◆ **Problem description**
The data below is to be transcribed word for word; pictures are to be excluded.

[Web page edit records]
========================

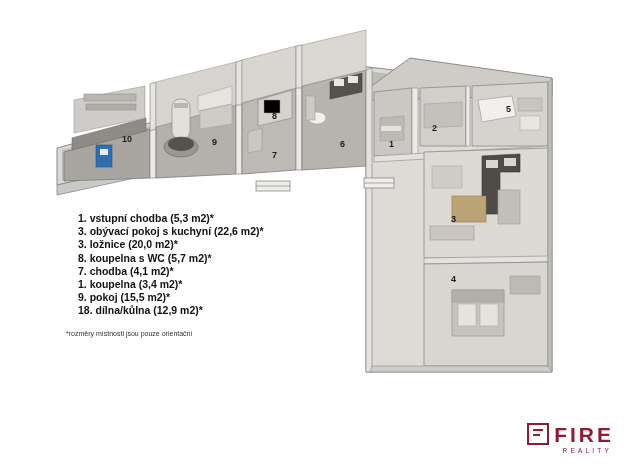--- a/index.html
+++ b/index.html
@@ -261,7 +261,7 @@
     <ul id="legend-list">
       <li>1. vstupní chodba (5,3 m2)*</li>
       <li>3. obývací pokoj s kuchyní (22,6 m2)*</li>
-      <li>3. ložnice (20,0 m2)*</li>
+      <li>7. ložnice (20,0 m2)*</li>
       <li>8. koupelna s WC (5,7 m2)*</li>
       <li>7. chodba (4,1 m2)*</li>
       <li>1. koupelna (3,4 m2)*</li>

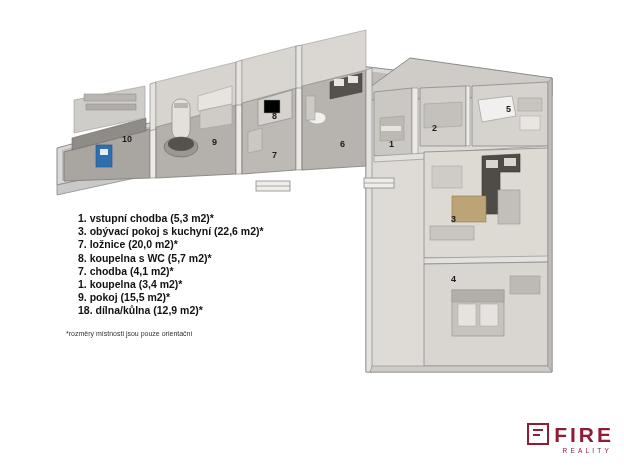--- a/index.html
+++ b/index.html
@@ -266,7 +266,7 @@
       <li>7. chodba (4,1 m2)*</li>
       <li>1. koupelna (3,4 m2)*</li>
       <li>9. pokoj (15,5 m2)*</li>
-      <li>18. dílna/kůlna (12,9 m2)*</li>
+      <li>10. dílna/kůlna (12,9 m2)*</li>
     </ul>
     <div id="legend-note">*rozměry místnosti jsou pouze orientační</div>
   </div>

========================

◆ **Solved problem**
--- a/index.html
+++ b/index.html
@@ -261,7 +261,7 @@
     <ul id="legend-list">
       <li>1. vstupní chodba (5,3 m2)*</li>
       <li>3. obývací pokoj s kuchyní (22,6 m2)*</li>
-      <li>3. ložnice (20,0 m2)*</li>
+      <li>7. ložnice (20,0 m2)*</li>
       <li>8. koupelna s WC (5,7 m2)*</li>
       <li>7. chodba (4,1 m2)*</li>
       <li>1. koupelna (3,4 m2)*</li>

--- a/index.html
+++ b/index.html
@@ -266,7 +266,7 @@
       <li>7. chodba (4,1 m2)*</li>
       <li>1. koupelna (3,4 m2)*</li>
       <li>9. pokoj (15,5 m2)*</li>
-      <li>18. dílna/kůlna (12,9 m2)*</li>
+      <li>10. dílna/kůlna (12,9 m2)*</li>
     </ul>
     <div id="legend-note">*rozměry místnosti jsou pouze orientační</div>
   </div>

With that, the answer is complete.